Dealing with 20 plus years of my body betraying me had built up so much stress. On a day to day basis I don’t really think about it but it’s always there. There’s a “happy medium” I can maintain but when my body decided to add new menopause symptoms I began spiraling thinking: “how long is this going to last?”, “is this my new normal?”, “can I ever be my happy self?”, “why am I so mad all the time?”, “why do I get so upset?”.
It was the final straw. The straw that broke the camel’s back of dealing with chronic illness for half my life and not giving myself grace. Even as I stepped on the mat to teach yoga to students I would tell them “be kind to yourself” and yet I was the one who needed to listen to those words the most.

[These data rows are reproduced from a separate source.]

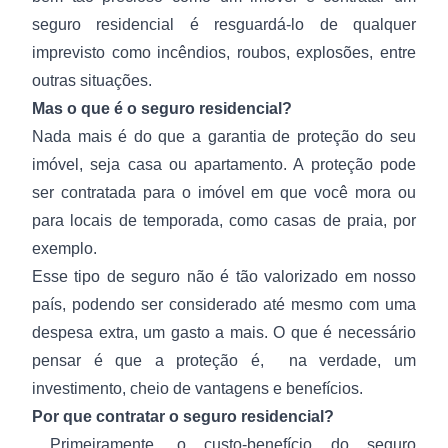
seguro residencial é resguardá-lo de qualquer
imprevisto como incêndios, roubos, explosões, entre
outras situações.
Mas o que é o seguro residencial?
Nada mais é do que a garantia de proteção do seu
imóvel, seja casa ou apartamento. A proteção pode
ser contratada para o imóvel em que você mora ou
para locais de temporada, como casas de praia, por
exemplo.
Esse tipo de seguro não é tão valorizado em nosso
país, podendo ser considerado até mesmo com uma
despesa extra, um gasto a mais. O que é necessário
pensar é que a proteção é, na verdade, um
investimento, cheio de vantagens e benefícios.
Por que contratar o seguro residencial?
Primeiramente, o custo-benefício do seguro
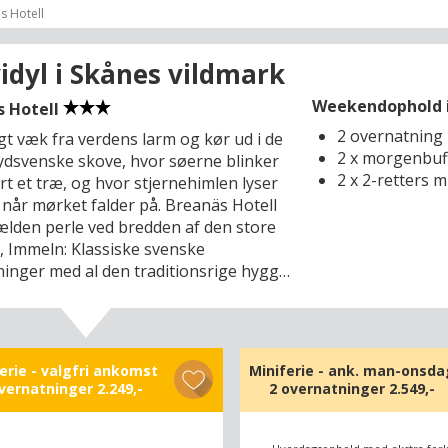
s Hotell
idyl i Skånes vildmark
Weekendophold i 
s Hotell
2 overnatning
gt væk fra verdens larm og kør ud i de
2 x morgenbuf
sydsvenske skove, hvor søerne blinker
2 x 2-retters 
rt et træ, og hvor stjernehimlen lyser
 når mørket falder på. Breanäs Hotell
jælden perle ved bredden af den store
, Immeln: Klassiske svenske
inger med al den traditionsrige hygge,
n ønske sig – og en nænsomhed
 den omgivende natur, som kun et
idst koncept kan byde på. I skal derfor
er til både intense naturoplevelser og
erie - valgfri ankomst
Miniferie - ank. man-onsda
ort, for I er havnet på et hotel med
overnatninger
2.249,-
2 overnatninger
2.549,-
å forkælelse, kærlighed til naturen og
fuld placering i det, man kalder
s sydligste vildmark – her hvor Skåne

Using yoga to peel back all of these expectations I was putting on myself has been helpful. I didn’t need to change, I just had to see the beautiful person I was. This is not easy to do when you are a woman in an American society. Not only are able bodied people put up as the “ideal” but youth is worshiped to the extreme.
Being able to take a step back and see what expectations & impossible ideals I was putting on myself has been a shift I needed. I will never be “healthy”, I will never be “young” again, and I will never be “thin”. Why am I trying to force those upon myself? I don’t know, really. It’s a question I have to ask myself everyday. Accepting myself as I am right here and now is a learning process I experience every single day. Some days I am so confident in my body just the way it is and other days not so much.
That’s the beauty of being a student of yoga. Always learning that everything you need to be who you are is already inside yourself. It’s stepping out of those thoughts that take you away from yourself and seeing you were always exactly who you needed to be already.